As ETFs Grow, So Too Must Risk Models, Pricing Matrixes
Institutional investors represent 36 percent of a total $2.1 trillion US ETF pool.
Earlier this week, consultancy Greenwich Associates put out a report examining the exchange-traded fund (ETF) market that highlighted the thirst by institutional investors for these products.
According to the study, which was sponsored by BlackRock, institutions represent 36 percent of the total $2.1 trillion in US ETF assets, and 43 percent of institutional users invest 10 percent or more of their overall portfolio in ETFs. And those numbers are expected to increase in 2016. According to BlackRock:
All of the ETF users in the study invested in equity ETFs, with 36 percent planning to increase allocations in the year ahead and 35 percent of those planning to boost allocations by 10 percent or more. 35 percent of fixed income ETF users expect to increase allocations this year, and 36 percent plan to do so by 10 percent or more.

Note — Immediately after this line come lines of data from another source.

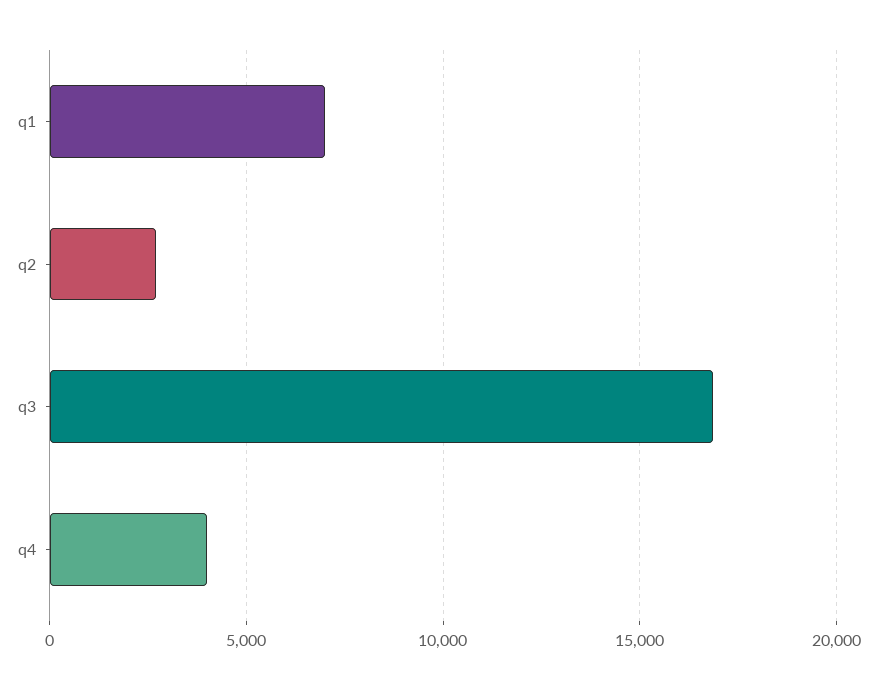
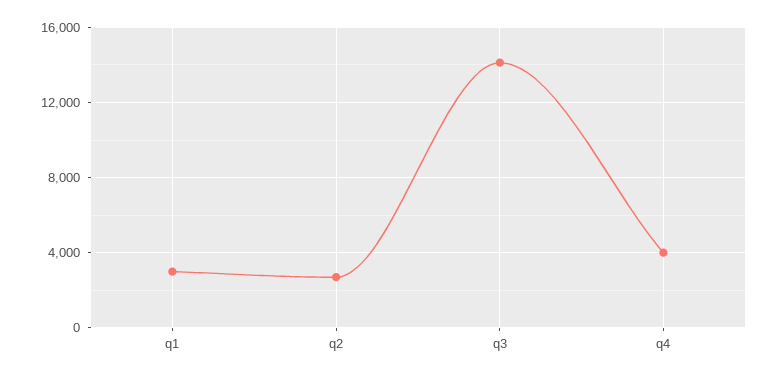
  {
-   "q1": 7000,
+   "q1": 3000,
    "q2": 2500,
-   "q3": 17000,
+   "q3": 14000,
    "q4": 4000
  }

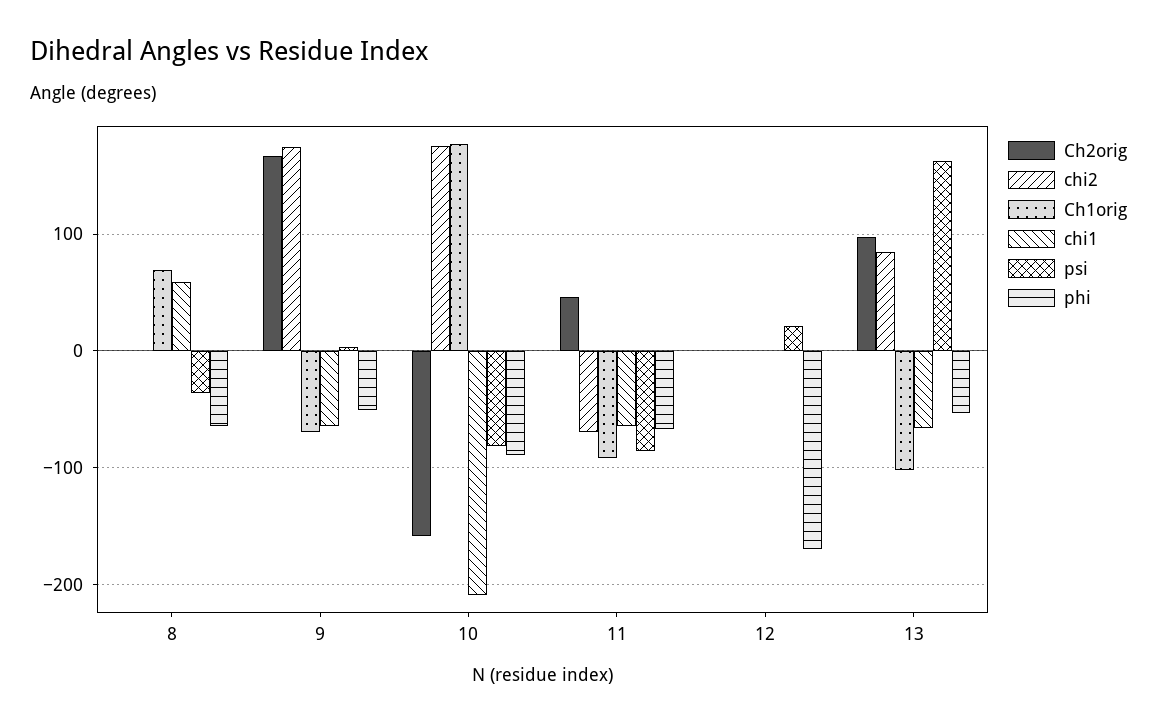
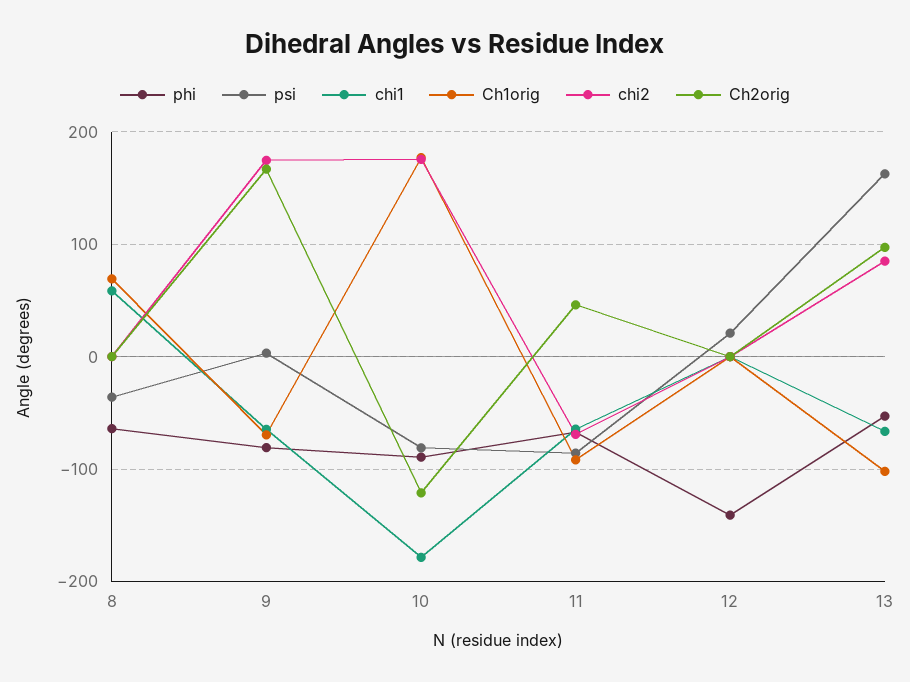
  {
    "Ch2orig": {
      "8": 0,
      "9": 170,
-     "10": -160,
+     "10": -120,
      "11": 50,
      "12": 0,
      "13": 100
    },
    "chi2": {
      "8": 0,
      "9": 170,
      "10": 180,
      "11": -70,
      "12": 0,
      "13": 90
    },
    "Ch1orig": {
      "8": 70,
      "9": -70,
      "10": 180,
      "11": -90,
      "12": 0,
      "13": -100
    },
    "chi1": {
      "8": 60,
      "9": -60,
-     "10": -210,
+     "10": -180,
      "11": -60,
      "12": 0,
      "13": -70
    },
    "psi": {
      "8": -40,
      "9": 0,
      "10": -80,
      "11": -90,
      "12": 20,
      "13": 160
    },
    "phi": {
      "8": -60,
-     "9": -50,
+     "9": -80,
      "10": -90,
      "11": -70,
-     "12": -170,
+     "12": -140,
      "13": -50
    }
  }

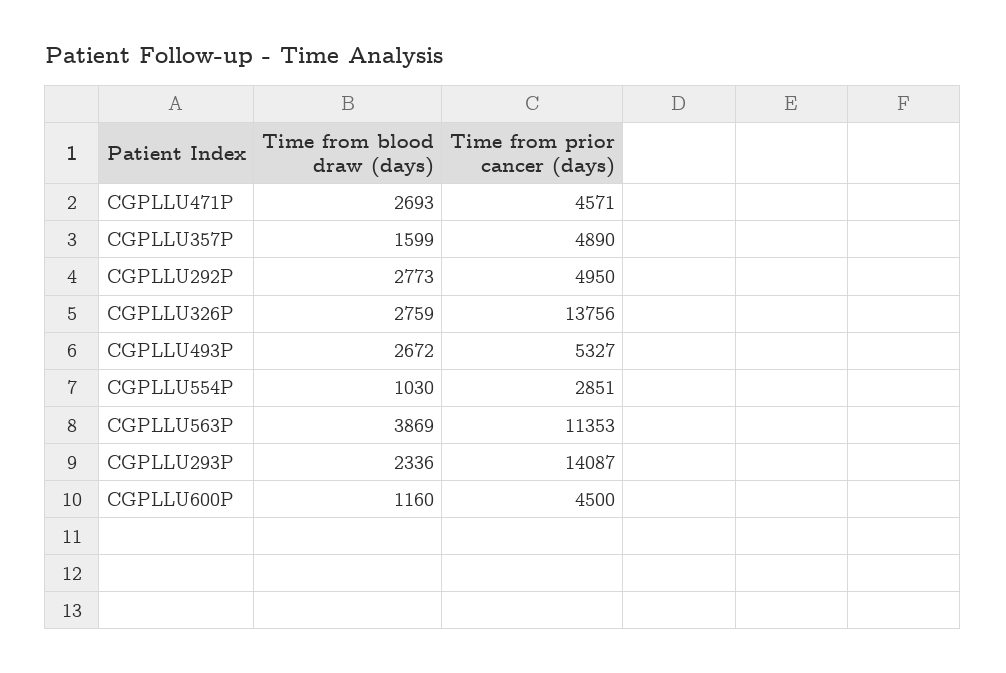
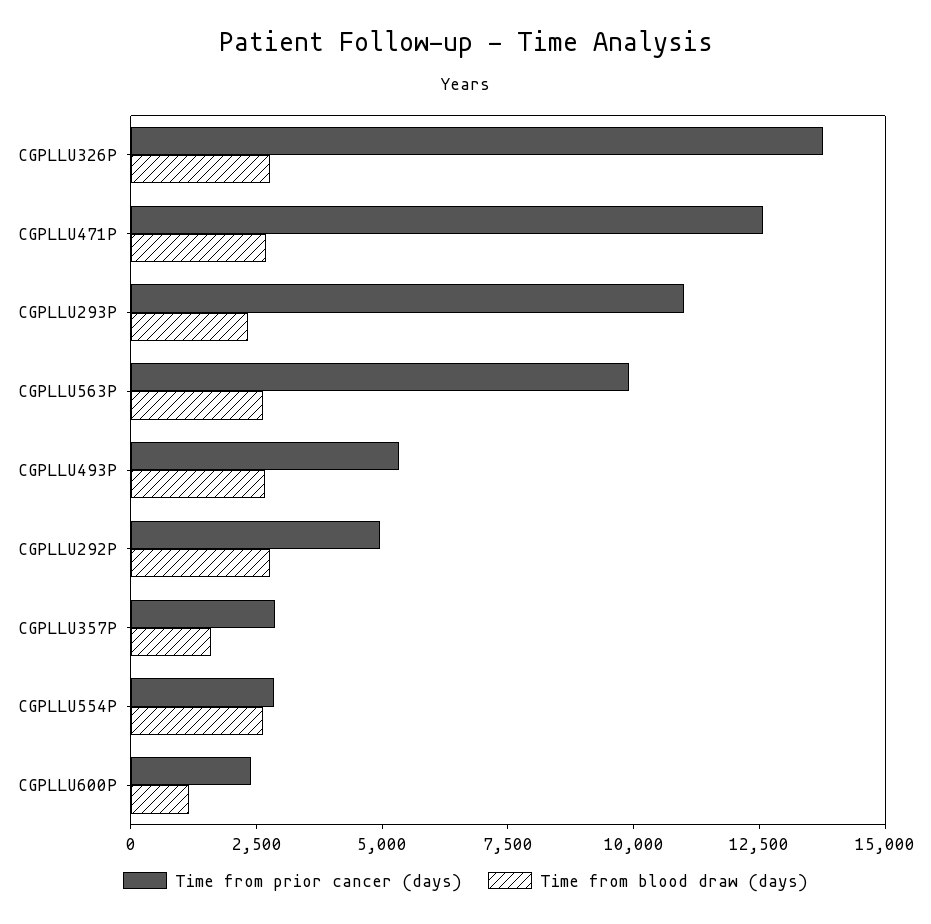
  {
    "Time from blood draw (days)": {
      "CGPLLU471P": 2693,
      "CGPLLU357P": 1599,
      "CGPLLU292P": 2773,
      "CGPLLU326P": 2759,
      "CGPLLU493P": 2672,
-     "CGPLLU554P": 1030,
+     "CGPLLU554P": 2500,
-     "CGPLLU563P": 3869,
+     "CGPLLU563P": 2500,
      "CGPLLU293P": 2336,
      "CGPLLU600P": 1160
    },
    "Time from prior cancer (days)": {
-     "CGPLLU471P": 4571,
+     "CGPLLU471P": 12500,
-     "CGPLLU357P": 4890,
+     "CGPLLU357P": 3000,
      "CGPLLU292P": 4950,
      "CGPLLU326P": 13756,
      "CGPLLU493P": 5327,
      "CGPLLU554P": 2851,
-     "CGPLLU563P": 11353,
+     "CGPLLU563P": 10000,
-     "CGPLLU293P": 14087,
+     "CGPLLU293P": 11000,
-     "CGPLLU600P": 4500
+     "CGPLLU600P": 2500
    }
  }

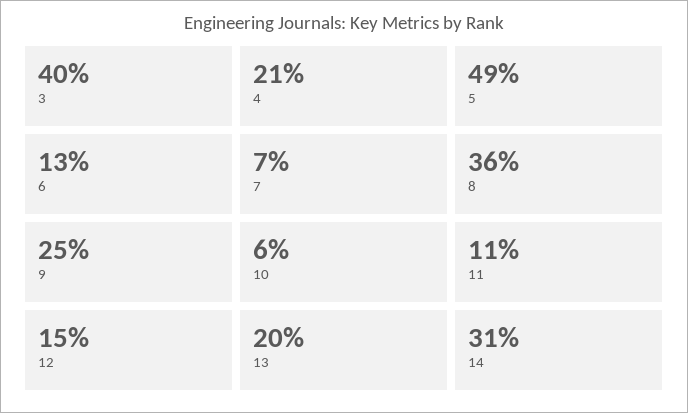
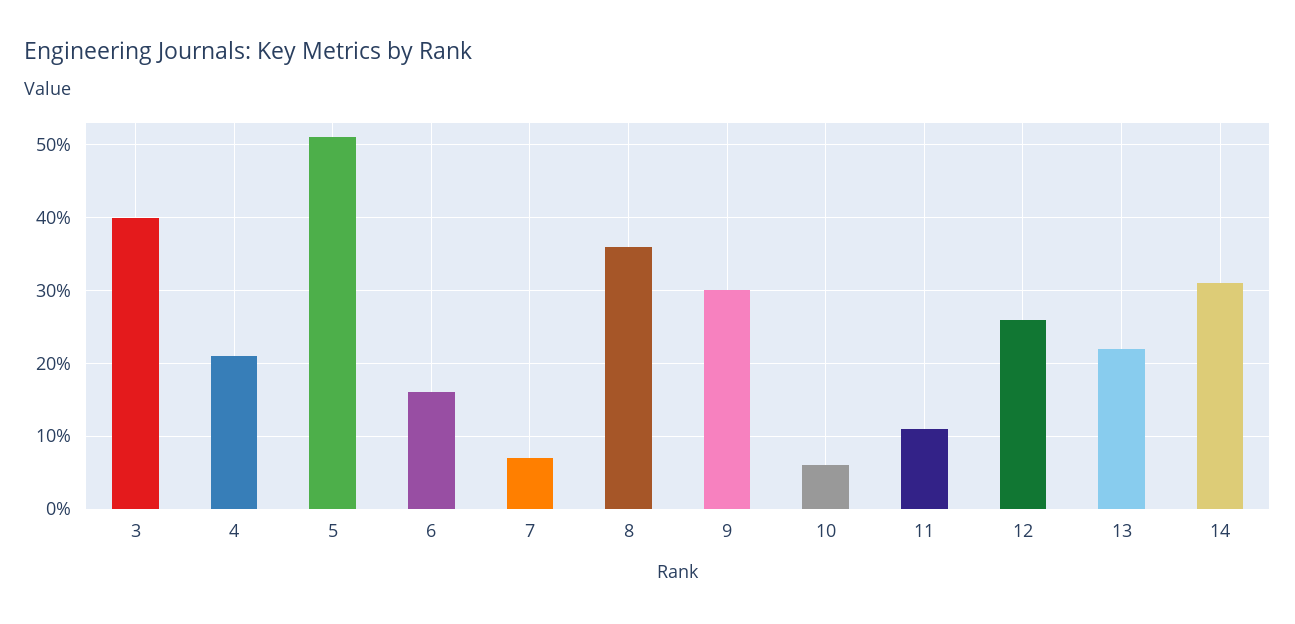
  {
    "3": 40,
    "4": 21,
-   "5": 49,
+   "5": 51,
-   "6": 13,
+   "6": 16,
    "7": 7,
    "8": 36,
-   "9": 25,
+   "9": 30,
    "10": 6,
    "11": 11,
-   "12": 15,
+   "12": 26,
-   "13": 20,
+   "13": 22,
    "14": 31
  }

Hands down my favorite feature I put together in 2015 was one that looked at the fixed income ETF space, which has skyrocketed since 2008. The Greenwich report noted that 65 percent of 183 respondents said that they employ fixed income ETF strategies in their portfolios, with more expecting to partake as liquidity in the overall fixed income market has declined ─ hence the desire to bundle these stocks together in an ETF.
It's quite challenging to price fixed income baskets because many of the underlying stocks aren't traded daily ─ and some are only traded a couple of times a year. As a result, creating a pricing matrix to value the ETF on an intra-day basis can be quite challenging.
Additionally, firms have to build out robust risk modeling strategies and find inventive ways of creating and redeeming fixed-income ETFs. And as to the overall ETF market, the modeling and pricing challenges will only become more complex as investors use these products in tandem with derivatives. According to the report:
ETFs are increasingly being evaluated along with derivatives to determine the best tool to hedge or gain market exposure. More than half the institutions in this year's study replaced derivative products, such as equity futures contracts, with ETFs in the last year, and 78 percent of futures users plan to replace an existing futures position with an ETF in the next 12 months.
As firms diversify using ETFs, they'll also need to better understand the underlying factors used in their portfolios, especially for those firms employing smart beta ETF strategies.
While there's a lot of promise in the ETF space, especially as firms look for longer-term, strategic allocations and innovative replacements for bonds and derivatives, understanding these products will take on greater importance. There's a sea of data out there to be mined and plugged into matrixes and models. But it's also easy to drown in that sea, or get lost and lose sight of land. (You know...to keep up with that whole ‘sea analogy' thing.)